> **Your assignment**
Your copy should match the entries exactly, with the pictures left out.

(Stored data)

▼

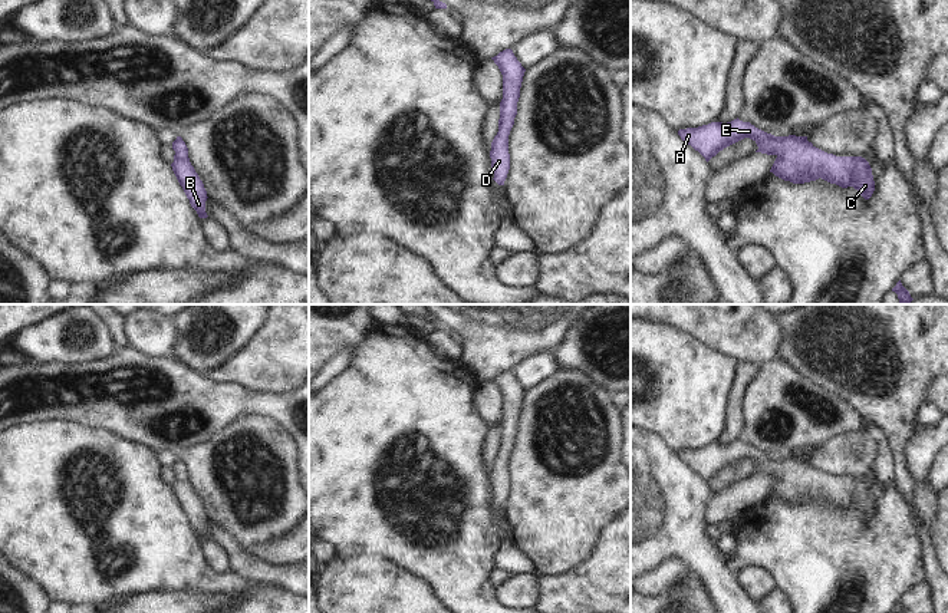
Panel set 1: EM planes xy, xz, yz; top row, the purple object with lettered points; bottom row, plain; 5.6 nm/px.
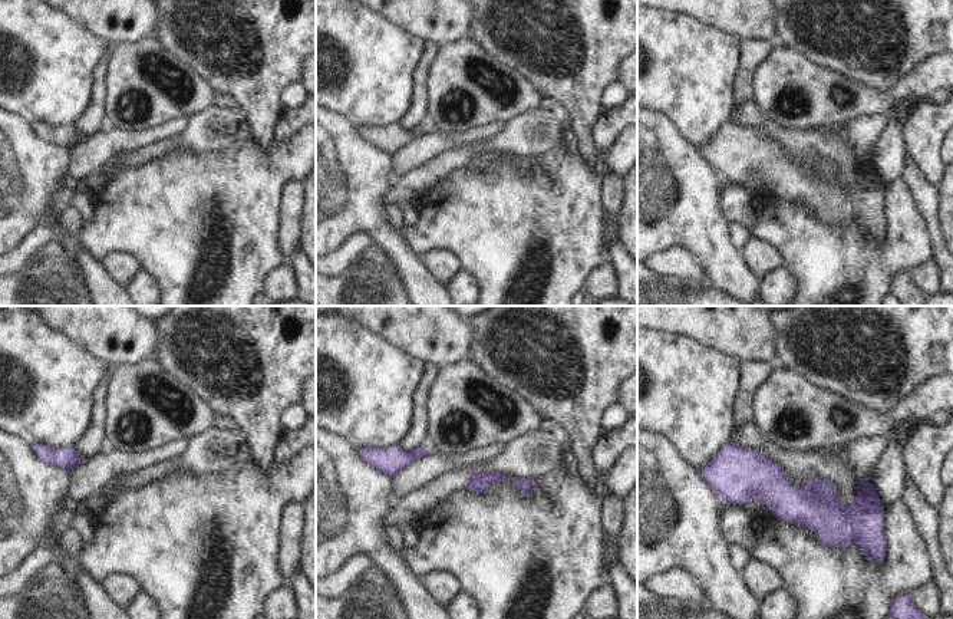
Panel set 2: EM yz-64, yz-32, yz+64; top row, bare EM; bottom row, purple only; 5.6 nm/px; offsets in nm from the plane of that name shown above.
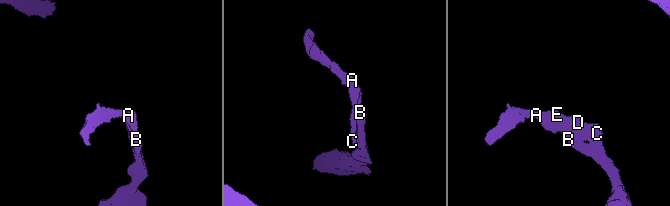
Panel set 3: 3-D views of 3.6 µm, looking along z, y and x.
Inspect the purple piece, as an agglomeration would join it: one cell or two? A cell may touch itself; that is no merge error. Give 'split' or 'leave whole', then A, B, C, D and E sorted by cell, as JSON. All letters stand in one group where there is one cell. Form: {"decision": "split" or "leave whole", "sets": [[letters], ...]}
{"decision": "leave whole", "sets": [["A", "B", "C", "D", "E"]]}

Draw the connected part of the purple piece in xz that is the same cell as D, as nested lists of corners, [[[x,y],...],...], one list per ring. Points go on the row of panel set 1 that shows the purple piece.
[[[511,49],[491,57],[503,75],[503,99],[500,102],[498,132],[491,142],[491,169],[494,181],[504,185],[510,169],[508,135],[517,115],[517,102],[526,69],[517,60]]]

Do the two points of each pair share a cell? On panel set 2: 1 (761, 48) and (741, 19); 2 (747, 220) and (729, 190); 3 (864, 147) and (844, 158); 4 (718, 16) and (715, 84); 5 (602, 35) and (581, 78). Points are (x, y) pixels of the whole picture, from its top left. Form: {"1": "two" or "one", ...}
{"1": "two", "2": "one", "3": "two", "4": "two", "5": "one"}

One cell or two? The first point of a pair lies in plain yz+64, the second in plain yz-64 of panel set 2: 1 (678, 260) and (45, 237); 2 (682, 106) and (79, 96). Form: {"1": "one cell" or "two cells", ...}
{"1": "one cell", "2": "one cell"}

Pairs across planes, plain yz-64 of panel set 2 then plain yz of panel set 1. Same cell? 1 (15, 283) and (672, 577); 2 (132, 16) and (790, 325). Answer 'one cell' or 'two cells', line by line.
1: two cells
2: two cells

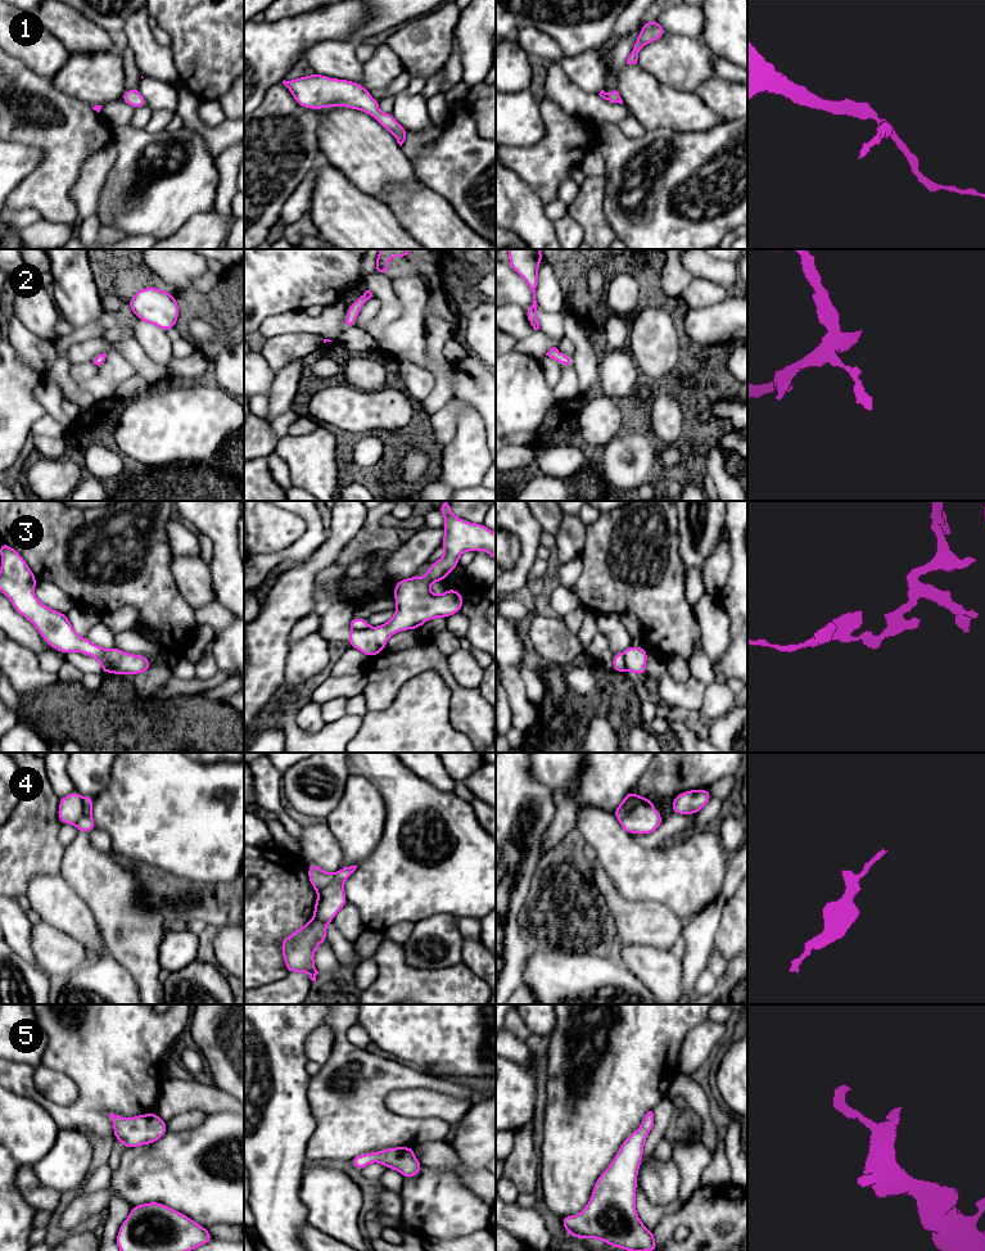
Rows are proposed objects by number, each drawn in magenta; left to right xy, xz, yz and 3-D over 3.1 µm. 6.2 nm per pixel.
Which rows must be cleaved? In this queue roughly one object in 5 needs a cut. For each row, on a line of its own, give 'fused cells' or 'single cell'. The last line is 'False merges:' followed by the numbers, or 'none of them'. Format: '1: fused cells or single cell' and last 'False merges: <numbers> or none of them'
1: single cell
2: single cell
3: fused cells
4: fused cells
5: single cell
False merges: 3, 4

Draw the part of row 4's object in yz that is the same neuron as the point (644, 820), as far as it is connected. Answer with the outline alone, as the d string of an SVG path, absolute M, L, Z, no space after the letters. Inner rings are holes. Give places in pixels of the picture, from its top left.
M641 804L627 817L619 819L622 828L628 834L650 835L663 825L663 817L654 807Z

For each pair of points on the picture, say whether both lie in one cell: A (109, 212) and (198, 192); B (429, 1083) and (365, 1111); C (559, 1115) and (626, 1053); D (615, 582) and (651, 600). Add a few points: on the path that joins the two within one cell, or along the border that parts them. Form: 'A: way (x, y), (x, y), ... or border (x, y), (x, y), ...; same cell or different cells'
A: way (131, 202), (149, 192), (176, 192); same cell
B: way (412, 1080), (392, 1080), (378, 1094); same cell
C: way (578, 1114), (597, 1094), (606, 1073); same cell
D: way (624, 582), (633, 582), (642, 591); same cell

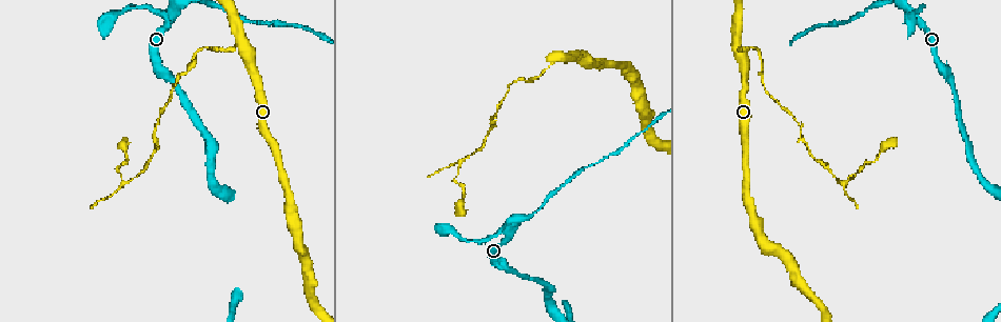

▲

> **Task output**
Panel set 1: EM planes xy, xz, yz; top row, the purple object with lettered points; bottom row, plain; 5.6 nm/px.
Panel set 2: EM yz-64, yz-32, yz+64; top row, bare EM; bottom row, purple only; 5.6 nm/px; offsets in nm from the plane of that name shown above.
Panel set 3: 3-D views of 3.6 µm, looking along z, y and x.
Inspect the purple piece, as an agglomeration would join it: one cell or two? A cell may touch itself; that is no merge error. Give 'split' or 'leave whole', then A, B, C, D and E sorted by cell, as JSON. All letters stand in one group where there is one cell. Form: {"decision": "split" or "leave whole", "sets": [[letters], ...]}
{"decision": "leave whole", "sets": [["A", "B", "C", "D", "E"]]}

Draw the connected part of the purple piece in xz that is the same cell as D, as nested lists of corners, [[[x,y],...],...], one list per ring. Points go on the row of panel set 1 that shows the purple piece.
[[[511,49],[491,57],[503,75],[503,99],[500,102],[498,132],[491,142],[491,169],[494,181],[504,185],[510,169],[508,135],[517,115],[517,102],[526,69],[517,60]]]

Do the two points of each pair share a cell? On panel set 2: 1 (761, 48) and (741, 19); 2 (747, 220) and (729, 190); 3 (864, 147) and (844, 158); 4 (718, 16) and (715, 84); 5 (602, 35) and (581, 78). Points are (x, y) pixels of the whole picture, from its top left. Form: {"1": "two" or "one", ...}
{"1": "two", "2": "one", "3": "two", "4": "two", "5": "one"}

One cell or two? The first point of a pair lies in plain yz+64, the second in plain yz-64 of panel set 2: 1 (678, 260) and (45, 237); 2 (682, 106) and (79, 96). Form: {"1": "one cell" or "two cells", ...}
{"1": "one cell", "2": "one cell"}

Pairs across planes, plain yz-64 of panel set 2 then plain yz of panel set 1. Same cell? 1 (15, 283) and (672, 577); 2 (132, 16) and (790, 325). Answer 'one cell' or 'two cells', line by line.
1: two cells
2: two cells

Rows are proposed objects by number, each drawn in magenta; left to right xy, xz, yz and 3-D over 3.1 µm. 6.2 nm per pixel.
Which rows must be cleaved? In this queue roughly one object in 5 needs a cut. For each row, on a line of its own, give 'fused cells' or 'single cell'. The last line is 'False merges:' followed by the numbers, or 'none of them'. Format: '1: fused cells or single cell' and last 'False merges: <numbers> or none of them'
1: single cell
2: single cell
3: fused cells
4: fused cells
5: single cell
False merges: 3, 4

Draw the part of row 4's object in yz that is the same neuron as the point (644, 820), as far as it is connected. Answer with the outline alone, as the d string of an SVG path, absolute M, L, Z, no space after the letters. Inner rings are holes. Give places in pixels of the picture, from its top left.
M641 804L627 817L619 819L622 828L628 834L650 835L663 825L663 817L654 807Z

For each pair of points on the picture, say whether both lie in one cell: A (109, 212) and (198, 192); B (429, 1083) and (365, 1111); C (559, 1115) and (626, 1053); D (615, 582) and (651, 600). Add a few points: on the path that joins the two within one cell, or along the border that parts them. Form: 'A: way (x, y), (x, y), ... or border (x, y), (x, y), ...; same cell or different cells'
A: way (131, 202), (149, 192), (176, 192); same cell
B: way (412, 1080), (392, 1080), (378, 1094); same cell
C: way (578, 1114), (597, 1094), (606, 1073); same cell
D: way (624, 582), (633, 582), (642, 591); same cell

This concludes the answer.